Sin embargo, le reciben los alimentos, la ropa y medicina aunque la dejan esperando a la intemperie a que bajen a buscar las cosas.

«Un día pude hablar con él, me dijo que le evaluaron su ojo izquierdo y que presenta en la cicatriz una pequeña carnocidad e irritación que tiene que ser evaluada. En el ojo derecho presenta una catarata, que cuando abran los servicios médicos verán si es de operación. Pero hace más de un mes que no veo a mi hermano, ni puedo constatar si está bien o no porque me lo prohíben», precisó.

La Dgcim no recibe comida

En la Dirección de Contrainteligencia Militar hace dos semanas llamaron a los familiares para indicarle el día en el podían entregar las medicinas y los artículos de aseo personal. Sin embargo, los parientes no llegaron a la Dgcim, sino que hicieron la entrega en el centro comercial Boleita Center

«Tenemos cinco semanas y no hemos tenido información de ellos, más allá de una llamada de un funcionario de la Dgcim. No podemos acercarnos hacia allá, no hay acceso», indicó Keyla Flores, esposa del teniente coronel de la Aviación Ruperto Molina.
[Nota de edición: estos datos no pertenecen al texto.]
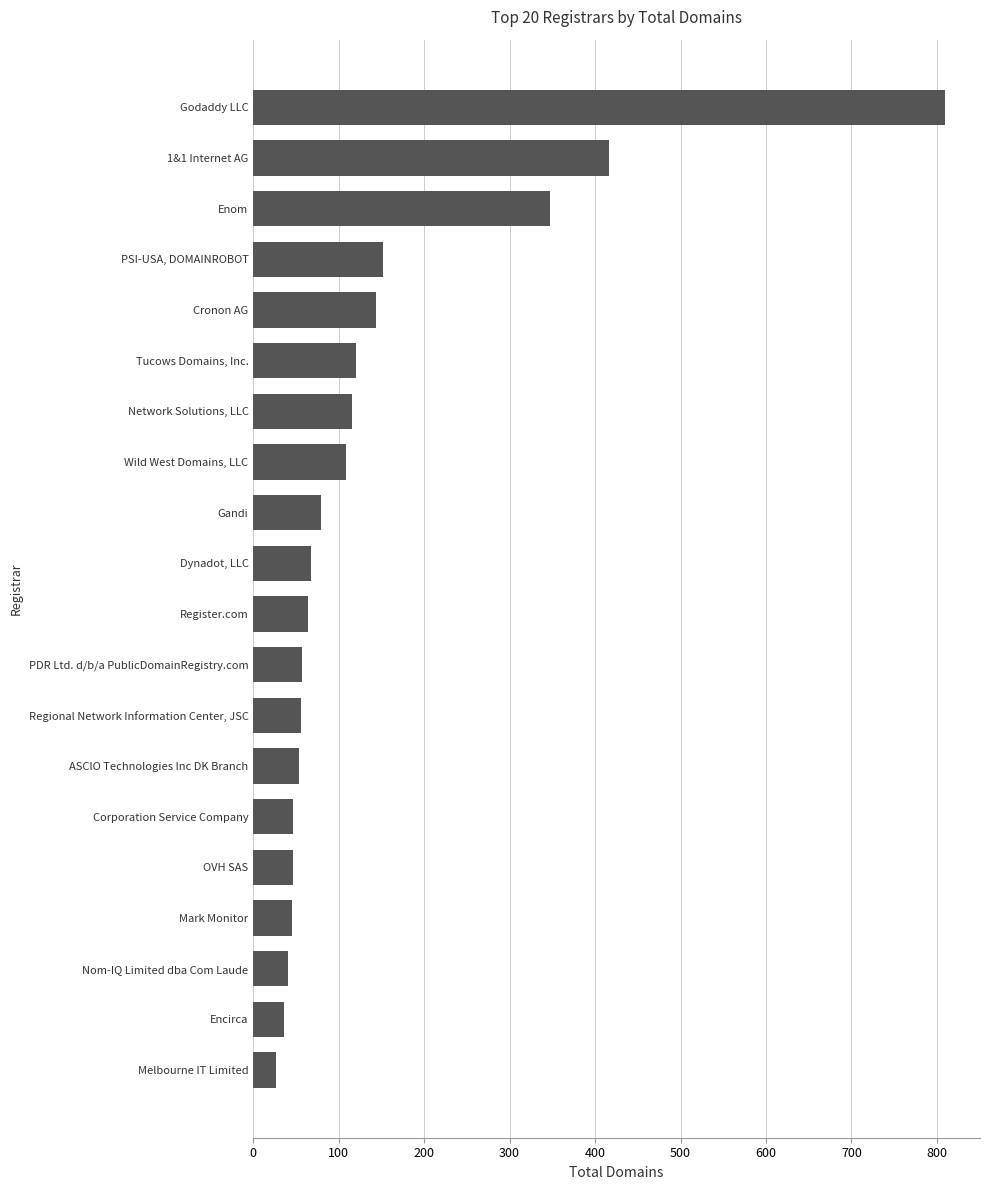

How many bars are there in total?

20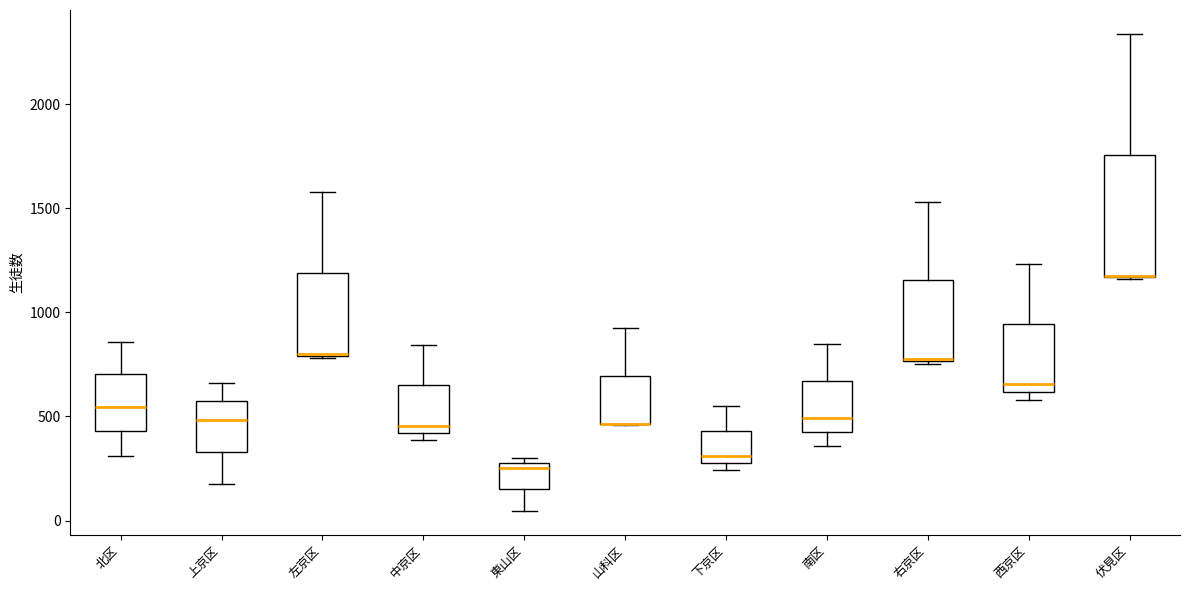

Reading left to right, transcribe this box plot: for each box, give where its median line is, the range the box spans, and where its two whiskers end, as read against the y-axis. The values are not printed on the chart, so give them approximately, as read against the axis.

北区: median 550, box 450 to 700, whiskers 300 to 850
上京区: median 500, box 350 to 550, whiskers 200 to 650
左京区: median 800 (drawn on the box's lower edge), box 800 to 1200, whiskers 800 to 1600
中京区: median 450, box 400 to 650, whiskers 400 (just below the box's lower edge) to 850
東山区: median 250, box 150 to 300, whiskers 50 to 300 (just above the box's upper edge)
山科区: median 450 (drawn on the box's lower edge), box 450 to 700, whiskers 450 to 950
下京区: median 300 (just above the box's lower edge), box 300 to 450, whiskers 250 to 550
南区: median 500, box 400 to 650, whiskers 350 to 850
右京区: median 800, box 750 to 1150, whiskers 750 to 1550
西京区: median 650, box 600 to 950, whiskers 600 (just below the box's lower edge) to 1250
伏見区: median 1200 (drawn on the box's lower edge), box 1150 to 1750, whiskers 1150 to 2350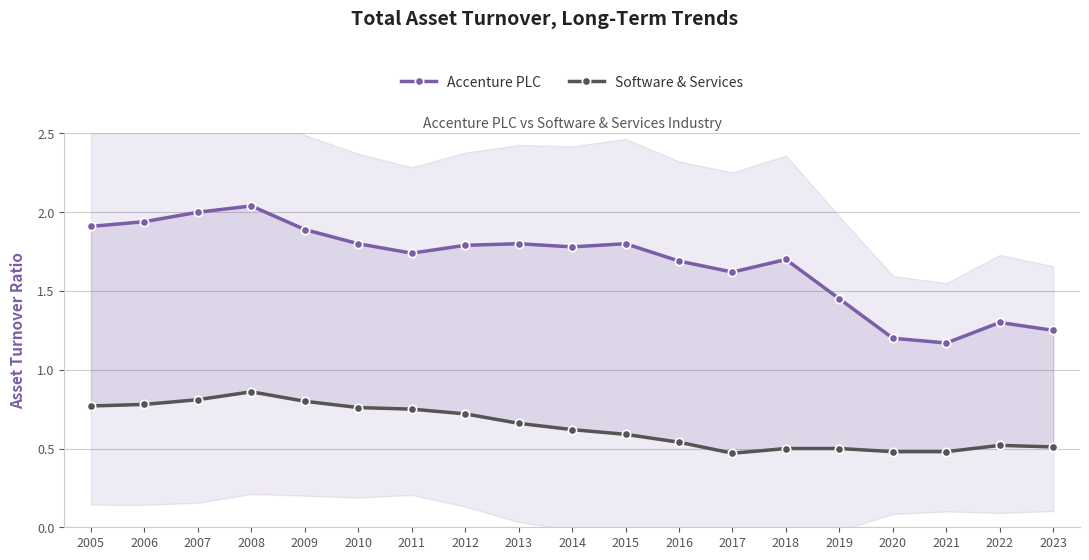

At which category does Software & Services reach its first local valley?

2017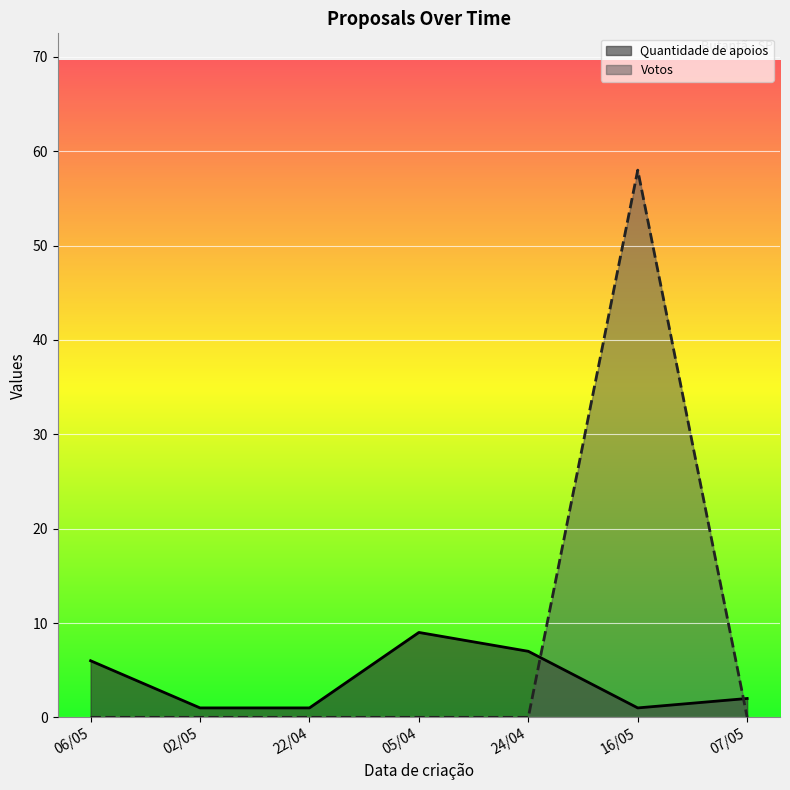

How many series are shown in this chart?

2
Mientras otros centros penitenciario reciben alimentos y los detenidos tienen acceso a los abogados, la Dgcim no permite la entrega de comida ni la atención jurídica. «Es el único centro de reclusión que actualmente no reciben ningún tipo de alimento», alertó Flores.

Denunció, además, que a los presos políticos recluidos en la denominada «Casa de los sueños» no le permiten comunicarse con sus familiares ni asearse con regularidad. Entre tanto, a los detenidos por delitos comunes les permiten al menos una llamada semanal y asearse diariamente.
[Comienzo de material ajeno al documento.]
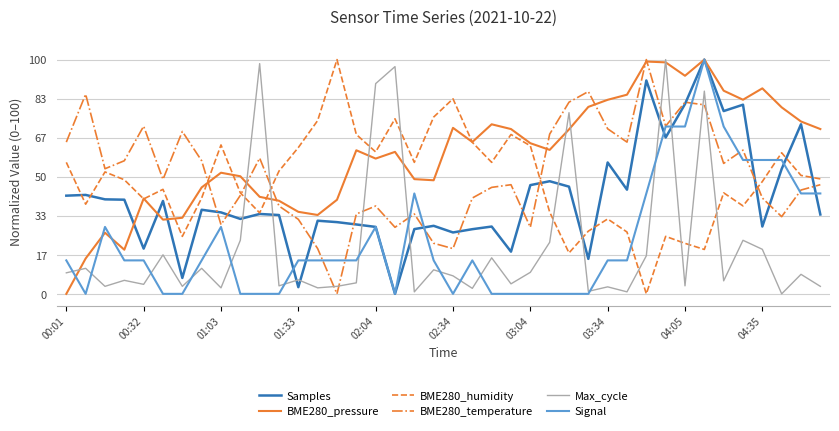

Count the number of data series in this chart.

6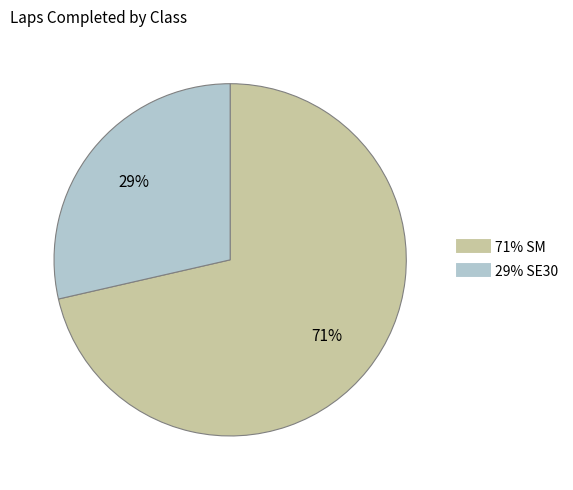

Is there any slice that represents more than half of the pie?

Yes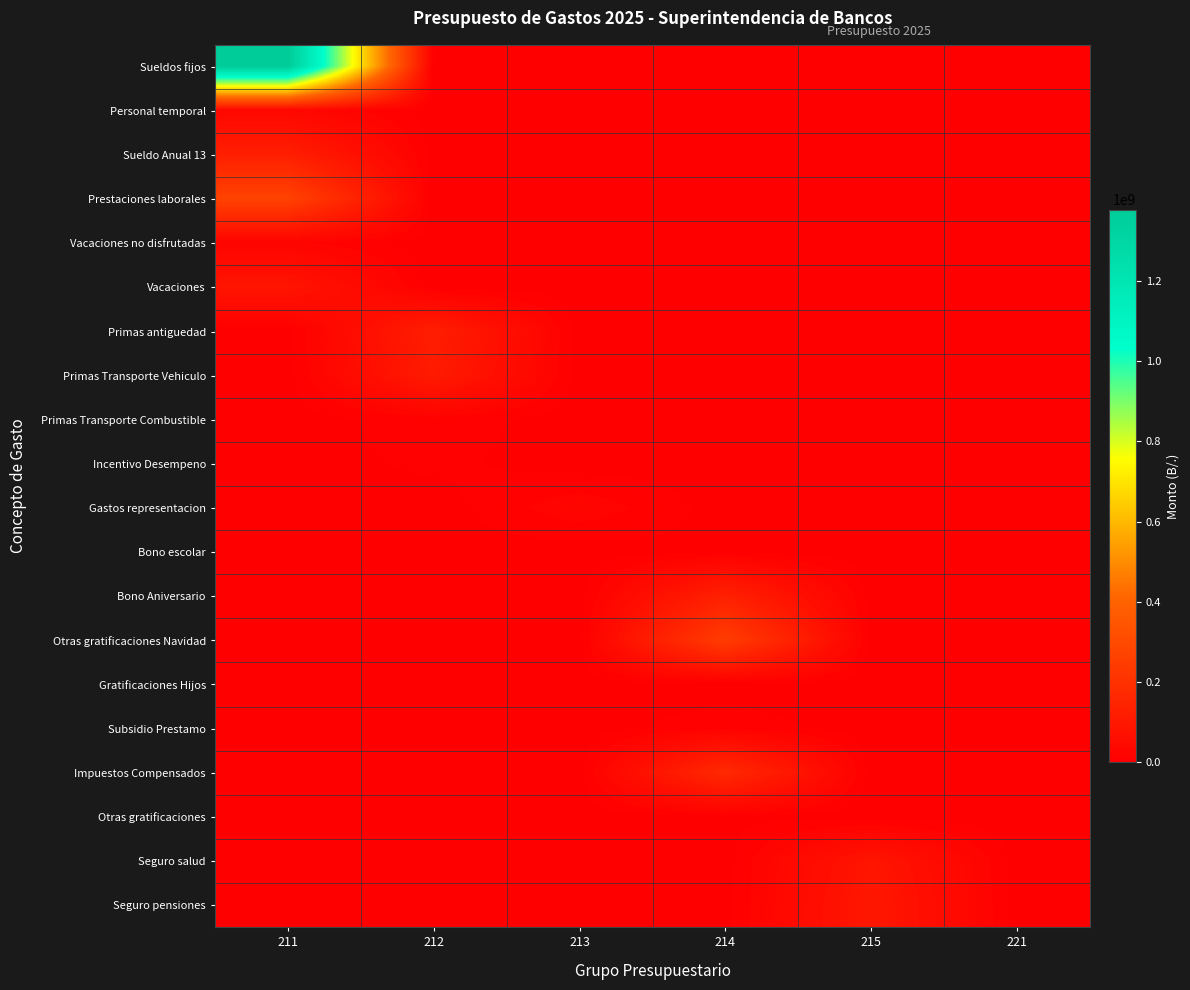

Which series has the largest total across all categories?

Sueldos fijos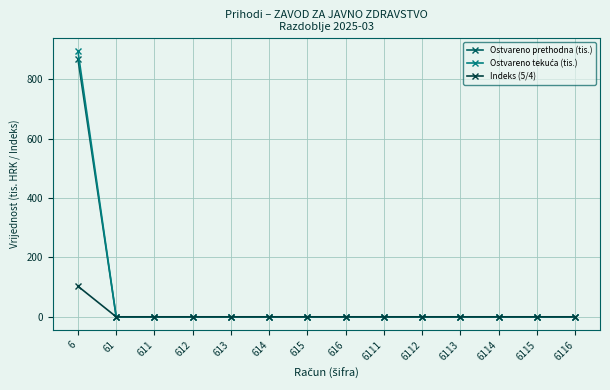

What is the sum of all Ostvareno prethodna (tis.) values?

868.2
«No entendemos porque a los presos del sótano dos -delitos comunes- les permiten las llamadas pero a los otros militares privados no le permiten ni acceder al baño», subrayó.

Preocupación

Los familiares de los presos políticos manifestaron su preocupación por su estado de salud y su temor a que puedan contraer el covid-19.

«Tememos que se compliquen de salud porque no tenemos conocimiento si ellos están saliendo al sol, reciben atención médica, si los que tienen tratamientos los reciben», señaló Flores.

La entrada y salida frecuente de funcionarios de los centros de reclusión, y los traslados sin justificación también preocupa a los familiares.

«Con tanta entrada y salida de Dgcim, evidentemente los familiares de los presos políticos están aterrados, tienen miedo que cualquier funcionario porte el virus y los contagien. Están en un estado de vulneración, expuesto a cualquier cosa, si alguno de ellos se enferma, sería la contaminación de toda la cárcel», enfatizó Da Costa.